Make of this what you will:
I have tornadoes inside me,
and they keep knocking into each other,
knocking the breath out of me,
knocking down crazily careening constructions
that I’ve been building for a while;
I guess they weren’t cemented enough in my belief.
And today, I saw what fading feels like.
I saw wind speeds slow down to a
storm that could fit in a snow-globe,
but I’m back to everything
being flung together
and apart
and just for a second,
laughter sounded like pebbles
in an empty jar,
clanking.

The winds are picking up again.

Priyanka Menon

“With #NaPoWriMo, I honestly didn’t think I’d be able to go through with it. I started out writing on the prompts Harnidh Kaur put out on Instagram. But then, I wanted to see if I could write without prompts and continue this every day for a month. So I ended up writing 2 poems a day, which basically meant 60 poems this April. Writing every day is very cathartic, to be honest. You may not always end up writing about your day, but the sound of your fingers scuttling across the keyboard is very satisfying, perhaps even therapeutic. Being a romance writer, writing poetry offers me a different outlet. So this month has actually helped me focus better on my manuscript. I just have three days and six poems to go. Hopefully, I’ll be able to finish on a high.”
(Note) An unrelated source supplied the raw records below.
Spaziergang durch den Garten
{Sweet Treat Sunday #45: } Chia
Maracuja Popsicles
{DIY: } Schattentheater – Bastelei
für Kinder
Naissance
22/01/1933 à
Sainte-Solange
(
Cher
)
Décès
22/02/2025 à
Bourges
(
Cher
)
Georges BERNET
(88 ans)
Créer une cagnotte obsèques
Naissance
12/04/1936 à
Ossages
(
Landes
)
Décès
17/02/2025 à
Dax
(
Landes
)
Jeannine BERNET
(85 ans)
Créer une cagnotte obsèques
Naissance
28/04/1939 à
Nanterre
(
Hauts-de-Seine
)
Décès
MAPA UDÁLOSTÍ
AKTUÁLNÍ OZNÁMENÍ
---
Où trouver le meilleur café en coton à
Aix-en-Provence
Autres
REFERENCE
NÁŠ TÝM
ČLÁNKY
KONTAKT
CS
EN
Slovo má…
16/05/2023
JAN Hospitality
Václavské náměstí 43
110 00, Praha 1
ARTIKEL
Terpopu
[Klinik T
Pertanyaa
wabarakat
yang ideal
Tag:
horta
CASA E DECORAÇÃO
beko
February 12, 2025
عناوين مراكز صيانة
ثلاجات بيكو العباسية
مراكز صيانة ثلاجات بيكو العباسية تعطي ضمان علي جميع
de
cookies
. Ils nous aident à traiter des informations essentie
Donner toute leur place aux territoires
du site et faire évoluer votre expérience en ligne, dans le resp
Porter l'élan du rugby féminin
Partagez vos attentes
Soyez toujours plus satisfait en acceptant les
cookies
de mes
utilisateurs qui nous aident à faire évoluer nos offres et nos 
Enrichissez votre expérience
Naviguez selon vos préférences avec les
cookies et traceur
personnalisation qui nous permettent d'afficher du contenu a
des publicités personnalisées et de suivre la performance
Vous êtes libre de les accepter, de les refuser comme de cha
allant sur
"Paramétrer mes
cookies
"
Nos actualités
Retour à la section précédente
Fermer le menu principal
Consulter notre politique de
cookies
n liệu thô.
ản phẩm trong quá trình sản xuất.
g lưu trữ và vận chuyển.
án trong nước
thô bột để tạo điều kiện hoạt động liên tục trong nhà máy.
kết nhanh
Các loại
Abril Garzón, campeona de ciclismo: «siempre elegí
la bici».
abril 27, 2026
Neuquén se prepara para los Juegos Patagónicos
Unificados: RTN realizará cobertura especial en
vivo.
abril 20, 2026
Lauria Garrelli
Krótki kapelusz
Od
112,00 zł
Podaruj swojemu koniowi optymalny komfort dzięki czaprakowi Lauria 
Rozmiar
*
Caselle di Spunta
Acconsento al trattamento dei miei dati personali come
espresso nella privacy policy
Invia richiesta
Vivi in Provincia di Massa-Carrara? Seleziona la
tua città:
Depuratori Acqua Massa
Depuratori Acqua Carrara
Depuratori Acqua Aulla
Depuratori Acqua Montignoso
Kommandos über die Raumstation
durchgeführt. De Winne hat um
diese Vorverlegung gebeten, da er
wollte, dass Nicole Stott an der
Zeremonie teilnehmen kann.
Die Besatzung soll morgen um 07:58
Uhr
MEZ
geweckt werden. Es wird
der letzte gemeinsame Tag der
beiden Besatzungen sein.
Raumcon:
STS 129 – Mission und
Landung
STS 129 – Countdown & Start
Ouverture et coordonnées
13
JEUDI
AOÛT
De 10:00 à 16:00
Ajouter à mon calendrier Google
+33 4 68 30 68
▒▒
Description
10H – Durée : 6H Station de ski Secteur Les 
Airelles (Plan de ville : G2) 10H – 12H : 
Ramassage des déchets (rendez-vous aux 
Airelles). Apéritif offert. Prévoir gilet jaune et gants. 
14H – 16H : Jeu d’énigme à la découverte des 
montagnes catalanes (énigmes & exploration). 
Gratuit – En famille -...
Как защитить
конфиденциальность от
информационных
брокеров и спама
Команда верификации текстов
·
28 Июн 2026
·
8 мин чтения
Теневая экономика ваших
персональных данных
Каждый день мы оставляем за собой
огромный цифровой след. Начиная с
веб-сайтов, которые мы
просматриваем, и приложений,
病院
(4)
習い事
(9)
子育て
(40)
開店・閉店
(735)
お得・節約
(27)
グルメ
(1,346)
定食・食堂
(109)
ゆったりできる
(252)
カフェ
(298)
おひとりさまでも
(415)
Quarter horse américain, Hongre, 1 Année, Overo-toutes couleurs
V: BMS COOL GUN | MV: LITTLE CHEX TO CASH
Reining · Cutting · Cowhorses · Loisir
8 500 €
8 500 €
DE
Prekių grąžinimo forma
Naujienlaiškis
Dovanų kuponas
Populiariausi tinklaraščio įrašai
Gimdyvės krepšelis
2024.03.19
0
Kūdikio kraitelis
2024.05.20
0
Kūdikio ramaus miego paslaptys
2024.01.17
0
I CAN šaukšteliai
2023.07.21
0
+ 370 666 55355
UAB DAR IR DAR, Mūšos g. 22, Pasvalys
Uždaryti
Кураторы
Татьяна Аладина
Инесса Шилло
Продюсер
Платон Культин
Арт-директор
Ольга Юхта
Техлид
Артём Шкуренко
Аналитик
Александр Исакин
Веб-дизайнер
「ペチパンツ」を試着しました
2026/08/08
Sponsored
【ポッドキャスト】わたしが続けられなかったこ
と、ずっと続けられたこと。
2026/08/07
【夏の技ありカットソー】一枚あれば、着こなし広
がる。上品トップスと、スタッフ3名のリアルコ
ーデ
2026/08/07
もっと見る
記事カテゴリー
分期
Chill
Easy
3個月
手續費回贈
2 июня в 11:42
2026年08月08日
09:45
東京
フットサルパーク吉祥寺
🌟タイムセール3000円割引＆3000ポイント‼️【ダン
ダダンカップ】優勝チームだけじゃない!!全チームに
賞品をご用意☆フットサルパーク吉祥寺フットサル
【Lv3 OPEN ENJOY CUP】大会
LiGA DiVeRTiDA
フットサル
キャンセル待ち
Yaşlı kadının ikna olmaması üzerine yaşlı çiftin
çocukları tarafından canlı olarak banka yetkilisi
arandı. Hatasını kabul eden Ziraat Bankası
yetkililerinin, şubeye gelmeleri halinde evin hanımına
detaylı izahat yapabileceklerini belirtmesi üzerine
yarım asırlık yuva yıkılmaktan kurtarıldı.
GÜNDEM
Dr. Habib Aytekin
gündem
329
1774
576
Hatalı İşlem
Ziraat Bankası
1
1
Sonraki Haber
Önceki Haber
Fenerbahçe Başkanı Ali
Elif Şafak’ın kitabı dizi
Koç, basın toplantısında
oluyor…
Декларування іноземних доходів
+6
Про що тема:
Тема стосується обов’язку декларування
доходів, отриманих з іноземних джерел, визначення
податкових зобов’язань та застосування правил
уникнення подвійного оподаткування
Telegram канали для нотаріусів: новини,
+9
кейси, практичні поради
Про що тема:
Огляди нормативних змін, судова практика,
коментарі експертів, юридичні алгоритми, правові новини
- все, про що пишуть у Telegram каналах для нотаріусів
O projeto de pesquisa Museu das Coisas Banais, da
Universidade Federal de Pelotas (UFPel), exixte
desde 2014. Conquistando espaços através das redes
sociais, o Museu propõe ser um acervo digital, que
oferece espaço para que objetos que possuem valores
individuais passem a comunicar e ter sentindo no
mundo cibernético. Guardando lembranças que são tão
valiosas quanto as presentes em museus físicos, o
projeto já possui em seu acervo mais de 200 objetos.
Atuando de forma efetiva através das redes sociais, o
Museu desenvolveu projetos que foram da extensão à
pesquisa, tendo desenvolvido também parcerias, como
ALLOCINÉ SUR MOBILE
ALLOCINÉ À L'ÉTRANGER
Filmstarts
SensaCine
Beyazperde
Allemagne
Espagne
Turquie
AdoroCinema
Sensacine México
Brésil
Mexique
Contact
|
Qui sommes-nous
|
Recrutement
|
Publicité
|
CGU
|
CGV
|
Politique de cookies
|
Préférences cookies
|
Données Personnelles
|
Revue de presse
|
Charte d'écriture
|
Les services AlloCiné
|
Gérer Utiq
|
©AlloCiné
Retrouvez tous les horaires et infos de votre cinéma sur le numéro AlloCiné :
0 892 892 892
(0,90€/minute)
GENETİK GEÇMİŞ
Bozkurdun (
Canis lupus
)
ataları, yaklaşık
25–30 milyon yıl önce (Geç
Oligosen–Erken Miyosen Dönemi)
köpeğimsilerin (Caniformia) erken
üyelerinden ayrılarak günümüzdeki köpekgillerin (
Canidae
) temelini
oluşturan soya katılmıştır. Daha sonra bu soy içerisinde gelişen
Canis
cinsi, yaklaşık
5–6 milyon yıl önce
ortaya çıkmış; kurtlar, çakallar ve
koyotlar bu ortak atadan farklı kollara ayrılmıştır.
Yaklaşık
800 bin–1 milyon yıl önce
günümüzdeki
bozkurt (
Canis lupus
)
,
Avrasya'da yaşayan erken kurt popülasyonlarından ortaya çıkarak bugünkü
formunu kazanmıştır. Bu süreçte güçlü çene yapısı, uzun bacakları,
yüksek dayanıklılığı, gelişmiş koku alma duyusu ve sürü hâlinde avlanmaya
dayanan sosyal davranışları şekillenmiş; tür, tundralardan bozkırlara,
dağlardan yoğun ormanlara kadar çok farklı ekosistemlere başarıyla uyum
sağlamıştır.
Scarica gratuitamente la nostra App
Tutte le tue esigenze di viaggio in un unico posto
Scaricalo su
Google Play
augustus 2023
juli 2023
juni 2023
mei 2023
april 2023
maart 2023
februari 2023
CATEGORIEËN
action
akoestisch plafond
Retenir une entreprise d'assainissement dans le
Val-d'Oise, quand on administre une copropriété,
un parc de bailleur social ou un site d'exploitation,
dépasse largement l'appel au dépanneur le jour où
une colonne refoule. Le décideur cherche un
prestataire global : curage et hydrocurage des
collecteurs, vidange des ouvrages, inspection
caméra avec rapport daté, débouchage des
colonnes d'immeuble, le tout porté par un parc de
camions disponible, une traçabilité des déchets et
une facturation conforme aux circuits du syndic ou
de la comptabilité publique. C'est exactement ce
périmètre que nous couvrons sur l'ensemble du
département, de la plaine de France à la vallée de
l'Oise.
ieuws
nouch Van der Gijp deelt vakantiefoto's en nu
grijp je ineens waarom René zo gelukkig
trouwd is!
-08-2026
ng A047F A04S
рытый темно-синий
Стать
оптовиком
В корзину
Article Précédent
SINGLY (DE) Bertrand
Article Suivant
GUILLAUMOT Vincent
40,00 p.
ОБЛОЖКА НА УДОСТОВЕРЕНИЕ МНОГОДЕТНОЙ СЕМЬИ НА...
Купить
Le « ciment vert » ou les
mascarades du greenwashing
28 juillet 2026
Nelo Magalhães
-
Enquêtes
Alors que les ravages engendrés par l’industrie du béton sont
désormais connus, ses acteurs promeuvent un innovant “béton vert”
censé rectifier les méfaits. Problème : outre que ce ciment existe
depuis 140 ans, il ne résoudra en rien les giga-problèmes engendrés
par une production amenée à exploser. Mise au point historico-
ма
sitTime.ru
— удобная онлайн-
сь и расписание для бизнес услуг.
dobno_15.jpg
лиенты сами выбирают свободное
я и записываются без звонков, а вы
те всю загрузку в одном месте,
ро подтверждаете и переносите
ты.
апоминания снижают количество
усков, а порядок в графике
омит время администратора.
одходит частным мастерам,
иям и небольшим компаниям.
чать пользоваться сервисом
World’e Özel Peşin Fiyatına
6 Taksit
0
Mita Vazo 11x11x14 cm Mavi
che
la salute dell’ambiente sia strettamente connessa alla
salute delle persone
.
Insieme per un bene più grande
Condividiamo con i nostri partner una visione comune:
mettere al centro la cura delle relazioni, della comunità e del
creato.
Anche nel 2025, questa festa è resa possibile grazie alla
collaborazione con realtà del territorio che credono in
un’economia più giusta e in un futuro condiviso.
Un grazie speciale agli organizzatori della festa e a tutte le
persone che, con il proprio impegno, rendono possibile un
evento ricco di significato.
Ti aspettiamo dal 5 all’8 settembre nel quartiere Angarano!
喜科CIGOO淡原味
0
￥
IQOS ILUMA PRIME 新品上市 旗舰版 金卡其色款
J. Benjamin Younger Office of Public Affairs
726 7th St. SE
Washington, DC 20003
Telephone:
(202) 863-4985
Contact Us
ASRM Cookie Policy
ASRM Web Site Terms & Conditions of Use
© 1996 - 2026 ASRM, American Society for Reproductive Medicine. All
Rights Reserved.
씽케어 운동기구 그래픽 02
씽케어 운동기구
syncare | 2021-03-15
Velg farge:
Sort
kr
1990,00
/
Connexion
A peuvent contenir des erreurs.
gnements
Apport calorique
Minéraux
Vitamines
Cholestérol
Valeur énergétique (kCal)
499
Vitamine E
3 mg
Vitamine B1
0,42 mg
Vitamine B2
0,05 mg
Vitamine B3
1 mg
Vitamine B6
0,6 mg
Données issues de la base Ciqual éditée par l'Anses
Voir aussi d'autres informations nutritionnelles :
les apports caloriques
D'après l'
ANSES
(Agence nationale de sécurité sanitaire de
i spilled a little bit of myself on to your pillow
tonight. you’re familiar with her.
besides being a part of me, she is you.
a part of you; that i found hidden
in the space between the drawers you and i share.
that little door that houses toothbrushes, combs, and lingerie –

extras we take for granted, believing we’ll
never run out of them. in this space, lies
an infinity we are familiar with. it’s led us
to where we are today, years later,
holding onto each other,
pouring ourselves into each other,
filling closet spaces with each other’s things-
your watches and belts, my jhumkis and juttis.
until eventually, we had to build another one
for the memories we made when went shopping for them.

so now, you know who she is exactly.
she is the girl who shares a home with you.